Per Gustafsson <pergu(at)it(dot)uu(dot)se>
Final/R12B-0 Proposal is implemented in OTP release R12B-0
Standards Track

EEP 4: New BIFs for bit-level binaries (bit strings) #

Abstract #

This EEP describes the introduction of bit level binaries to the Erlang programming language. They can be constructed and manipulated using the bit syntax and a new set of BIFs which operate on bit-level binaries. These new BIFs are introduced in order to not alter the semantics of existing BIFs which operate on binaries, but instead implement similar operations for bit level binaries using new BIFs.

Definitions #

A bit-level binary in this document called a bit string is a sequence of bits of any length. A binary on the other hand is a sequence of bits where the number of bits is evenly divisible by eight. These definitions implies that any binary is also a bit string.

Manipulating bit strings using the bit syntax #

A bit syntax expression:


Evaluates to a bit string, if the sum of the sizes of all segments in the expression is divisible by eight the result is also a binary. Previously such expression could only evaluate to binaries and a runtime error was raised if this was not the case.
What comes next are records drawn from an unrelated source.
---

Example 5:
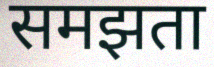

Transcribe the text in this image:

समझता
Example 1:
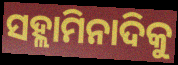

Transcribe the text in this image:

ସହ୍ଲାମିନାଦିକୁ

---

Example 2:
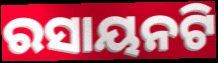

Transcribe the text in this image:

ରସାୟନଟି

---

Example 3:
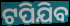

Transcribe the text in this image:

ଟପିଯିବ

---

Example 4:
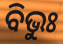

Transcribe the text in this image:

With this extension the expression Bin = <<1:9>> which previously caused a runtime error now creates a 9-bit binary. To be able to use this bit string to build a new bigger bit string we can write:

<<Bin/bitstring, 0:1>>

Note the use of bitstring as the type. This expands to binary-unit:1 where as the binary type would have expanded to binary-unit:8. Since bitstring is a long word to write in a binary pattern there is an alias bits which is used in the rest of this proposal, similarly for binary there is a shorthand bytes.
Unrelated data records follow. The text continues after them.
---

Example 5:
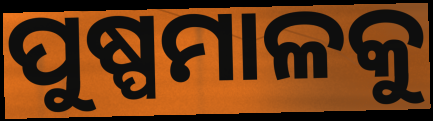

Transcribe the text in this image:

ପୁଷ୍ପମାଳକୁ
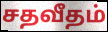
சதவீதம்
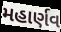
મહાર્ણવ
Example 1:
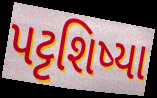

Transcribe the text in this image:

પટ્ટશિષ્યા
To match out a bit-level binary we also use the bit string type as in ::

case Bin of
  <<1:1,Rest/bits>> -> Rest;
  <<0:1,_/bits>> -> 0

This allows us to avoid situations were we would have to calculate padding.

Specifications #

bitsize/1::bitstring() -> integer()

Returns the size of a bit string in bits. This BIF is allowed in guards.

list_to_bitstring/1::bitstring_list() -> bitstr()
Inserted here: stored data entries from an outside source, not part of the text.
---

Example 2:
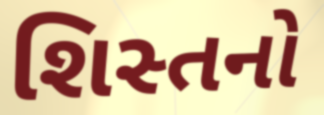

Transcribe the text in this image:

શિસ્તનો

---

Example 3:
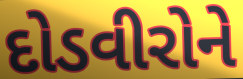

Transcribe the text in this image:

દોડવીરોને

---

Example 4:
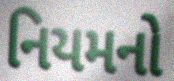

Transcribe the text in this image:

નિયમનો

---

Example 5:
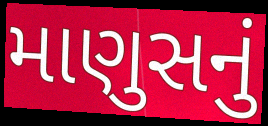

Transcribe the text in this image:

માણુસનું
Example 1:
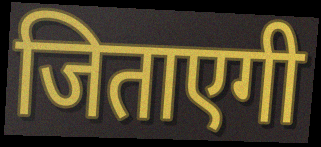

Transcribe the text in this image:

जिताएगी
bitstring_list = cons(char() | bitstring()| bitstring_list(), bitstring() | bitstring_list) | nil()

Concatenates the bit strings and chars in the bitstring_list to create a bit string, each char becomes an 8-bit bit string.

is_bitstring/1::any() -> bool()

Returns true if the argument is a bit string, otherwise it returns false. This BIF is allowed in guards.

bitstring_to_list/1::bitstring() -> [char()|bitstring()]

Turns a bit string into a list of characters and if the number of bits in the bit string is not evenly divisible by eight the last element in the list is a bit string consisting of the last 1-7 bits of the original bit string.

Rationale #

The current definition of binaries makes it complicated to use the bit syntax for decoding when the format is not byte oriented, because the programmer is always forced to pad the binaries that he is using to become a sequence of bytes. Allowing bit-level binaries alleviates this problem.

The new BIFs proposed here are intended to give programmers the same tools to manipulate bit-level binaries as they are used to when manipulating binaries without changing the semantics of already existing BIFs and maintain properties such as if this statement:

is_binary(X) andalso size(X) =:= 0

evaluates to true then that implies that X = <<>>.

Implementation #

The extensions described in this document are either already implemented in R11B-4, but protected by a compiler switched or can be easily implemented.

Backwards Compatibility #

This change will not be entirely backward compatible for example: N=9, <<1:N>> would cause an error in the old system and now it would evaluate to a bit string.

The new BIFs are intended to give the same expressiveness for handling bit-level binaries as we have for ordinary binaries without changing the semantics of the BIFs for binaries such as size/1, binary_to_list/1, list_to_binary/1 etc.. This means that all such BIFs will throw an exception if their arguments contains bit strings.